Because intestinal parasitism is a common cause of diarrhea, it is certainly acceptable to administer a broad-spectrum anthelminthic even if fecal tests are negative. Fenbendazole, given at 50 mg/kg by mouth for 3 days, will eradicate ascarids, hookworms, and whipworms.
Figure 8 provides an algorithm for a logical diagnostic plan.
Fecal Evaluation
Saline Smear
Mix feces with saline solution until it forms a thin slurry (do not use water because this will cause lysis of the cells). Put a drop of this on a slide, and place a coverslip on top. If prepared correctly, you should be able to read newsprint through the slide. Feces should be examined within 30 minutes of collection, and not refrigerated before examination. Examine the smear at 10× initially, and move to 40× to confirm your findings.
Look for: Giardia duodenalis trophozoites
Tritrichomonas foetus trophozoites
Tip: Lugol's iodine may improve visualization of the internal structures of trophozoites and cysts, but will kill the organisms and stop motility.
Fecal Cytology
Smear feces across a slide, trying to keep the layer as thin as possible, but without exerting excessive pressure. Let the slide air dry and then stain with a modified Wright's stain.

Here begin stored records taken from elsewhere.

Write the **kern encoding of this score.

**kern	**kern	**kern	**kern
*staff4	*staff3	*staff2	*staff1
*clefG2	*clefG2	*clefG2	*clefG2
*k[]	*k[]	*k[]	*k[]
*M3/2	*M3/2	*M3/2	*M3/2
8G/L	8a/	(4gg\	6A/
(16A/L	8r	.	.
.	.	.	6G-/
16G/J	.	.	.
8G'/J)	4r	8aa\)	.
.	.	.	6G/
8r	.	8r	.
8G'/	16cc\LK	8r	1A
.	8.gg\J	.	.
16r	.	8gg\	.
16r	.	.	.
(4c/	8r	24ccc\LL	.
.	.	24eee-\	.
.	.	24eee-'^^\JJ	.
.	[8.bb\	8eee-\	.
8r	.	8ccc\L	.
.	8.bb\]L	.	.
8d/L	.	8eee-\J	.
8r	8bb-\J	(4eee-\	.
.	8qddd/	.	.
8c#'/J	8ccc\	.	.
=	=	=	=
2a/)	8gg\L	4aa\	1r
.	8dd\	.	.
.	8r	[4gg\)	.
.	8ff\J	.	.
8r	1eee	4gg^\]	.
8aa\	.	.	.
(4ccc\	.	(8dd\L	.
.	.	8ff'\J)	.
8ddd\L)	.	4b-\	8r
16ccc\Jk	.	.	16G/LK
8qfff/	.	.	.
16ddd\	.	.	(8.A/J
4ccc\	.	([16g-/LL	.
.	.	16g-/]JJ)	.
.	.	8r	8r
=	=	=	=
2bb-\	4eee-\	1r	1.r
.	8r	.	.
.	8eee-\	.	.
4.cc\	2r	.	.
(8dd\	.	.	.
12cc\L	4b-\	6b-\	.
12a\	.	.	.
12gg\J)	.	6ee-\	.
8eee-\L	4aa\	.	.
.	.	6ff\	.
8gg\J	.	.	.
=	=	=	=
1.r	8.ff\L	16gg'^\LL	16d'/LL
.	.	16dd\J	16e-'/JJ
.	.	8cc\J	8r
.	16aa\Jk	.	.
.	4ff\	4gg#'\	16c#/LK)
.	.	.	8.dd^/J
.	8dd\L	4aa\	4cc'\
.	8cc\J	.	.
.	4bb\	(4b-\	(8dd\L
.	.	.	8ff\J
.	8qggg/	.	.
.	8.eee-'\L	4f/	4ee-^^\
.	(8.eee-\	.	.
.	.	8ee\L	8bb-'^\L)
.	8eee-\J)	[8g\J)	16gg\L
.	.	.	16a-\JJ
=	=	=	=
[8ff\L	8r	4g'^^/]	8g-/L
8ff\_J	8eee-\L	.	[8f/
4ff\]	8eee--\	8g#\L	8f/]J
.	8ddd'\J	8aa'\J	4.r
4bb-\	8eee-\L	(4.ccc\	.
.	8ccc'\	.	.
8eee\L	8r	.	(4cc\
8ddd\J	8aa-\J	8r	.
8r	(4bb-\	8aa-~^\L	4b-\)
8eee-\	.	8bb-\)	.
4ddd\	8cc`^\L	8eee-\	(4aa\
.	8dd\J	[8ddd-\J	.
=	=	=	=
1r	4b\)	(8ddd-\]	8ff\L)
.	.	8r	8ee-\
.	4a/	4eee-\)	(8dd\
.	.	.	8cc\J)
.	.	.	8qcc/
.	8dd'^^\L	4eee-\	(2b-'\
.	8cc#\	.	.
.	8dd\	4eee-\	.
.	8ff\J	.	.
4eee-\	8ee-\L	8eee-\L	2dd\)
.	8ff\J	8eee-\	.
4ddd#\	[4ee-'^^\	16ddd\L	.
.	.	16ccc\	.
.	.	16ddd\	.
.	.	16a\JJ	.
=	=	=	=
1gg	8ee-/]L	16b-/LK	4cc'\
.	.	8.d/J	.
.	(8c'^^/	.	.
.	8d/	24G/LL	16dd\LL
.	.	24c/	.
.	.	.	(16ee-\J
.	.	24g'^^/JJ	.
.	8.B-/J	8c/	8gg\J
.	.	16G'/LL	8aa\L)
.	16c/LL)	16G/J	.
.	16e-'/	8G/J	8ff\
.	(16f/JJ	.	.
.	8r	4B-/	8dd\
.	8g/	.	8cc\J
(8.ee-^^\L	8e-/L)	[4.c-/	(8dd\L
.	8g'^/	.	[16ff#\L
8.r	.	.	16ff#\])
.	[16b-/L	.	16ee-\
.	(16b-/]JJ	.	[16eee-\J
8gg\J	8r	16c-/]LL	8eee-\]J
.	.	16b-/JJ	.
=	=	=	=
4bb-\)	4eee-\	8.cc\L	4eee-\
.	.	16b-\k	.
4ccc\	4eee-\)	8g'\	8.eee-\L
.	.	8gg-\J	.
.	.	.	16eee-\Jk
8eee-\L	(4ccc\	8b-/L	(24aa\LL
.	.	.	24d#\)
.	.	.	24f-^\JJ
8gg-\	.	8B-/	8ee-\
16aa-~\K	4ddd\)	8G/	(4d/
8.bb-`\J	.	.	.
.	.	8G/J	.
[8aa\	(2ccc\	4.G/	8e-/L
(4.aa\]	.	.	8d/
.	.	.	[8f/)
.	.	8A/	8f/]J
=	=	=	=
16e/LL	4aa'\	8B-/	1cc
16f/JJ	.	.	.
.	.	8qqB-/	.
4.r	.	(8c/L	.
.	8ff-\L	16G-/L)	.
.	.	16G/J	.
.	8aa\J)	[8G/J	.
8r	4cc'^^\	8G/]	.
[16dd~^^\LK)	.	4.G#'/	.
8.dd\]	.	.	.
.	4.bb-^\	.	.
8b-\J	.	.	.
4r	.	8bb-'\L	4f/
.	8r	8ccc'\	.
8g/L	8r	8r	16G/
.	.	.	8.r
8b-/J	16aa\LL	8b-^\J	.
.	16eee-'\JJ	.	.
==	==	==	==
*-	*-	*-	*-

Look for: Inflammatory cells
Clostridial spores (interpret with caution)
Campylobacter-like organisms (interpret with caution)
Fecal Flotation
Flotation methods are designed to improve the recovery of nematode ova and coccidial oocysts. Centrifugation flotation methods substantially improve the sensitivity of the process, and should be routinely performed. Mix 1/2 of a teaspoon of fresh feces with 5 to 10 mL of flotation solution. Sheather's sugar solution is an appropriate choice for most purposes, but zinc sulfate should be used if Giardia is suspected. Strain the mixture through a tea strainer or cheesecloth, using more flotation solution, into a centrifuge tube. If a centrifuge with swinging buckets is available, fill the tube with enough solution to create a meniscus, and place a coverslip on top. Centrifuge for 10 minutes at 1500 rpm. If a fixed bucket centrifuge is used, add enough flotation solution to create a meniscus after spinning, and then place the coverslip on top. Let the sample stand for 3 to 4 minutes, and then transfer the meniscus to a slide for examination at 10×.
Look for: Toxocara cati
Toxascaris leonina
Trichuris vulpis
Ancylostoma tubaeforme
Cryptosporidia oocysts
Giardia cysts (use zinc sulfate-specific gravity 1.18-1.2)
Preserving Samples
A saline smear is only useful if performed on body temperature feces less than 30 minutes after manual collection or defecation. Trophozoites lose their motility and become unrecognizable after short periods outside the host, so this examination really needs to be performed in the clinic. If a flotation study cannot be performed immediately, it is acceptable to refrigerate the sample. Cysts, oocysts, and helminth ova are generally hardy, and can survive several days of careful storage. If samples are shipped elsewhere for microscopic examination, a preservative should be used; formalin or commercially available products such as Proto-Fix (AlphaTec Systems, Inc., Vancouver, WA, USA) and Ecofix (Meridian Diagnostics, Inc., Cincinnati, OH, USA) are appropriate choices. If an infectious zoonosis such as Cryptosporidium parvum is suspected, the outside of the container should be disinfected and the laboratory should be informed of possible risk.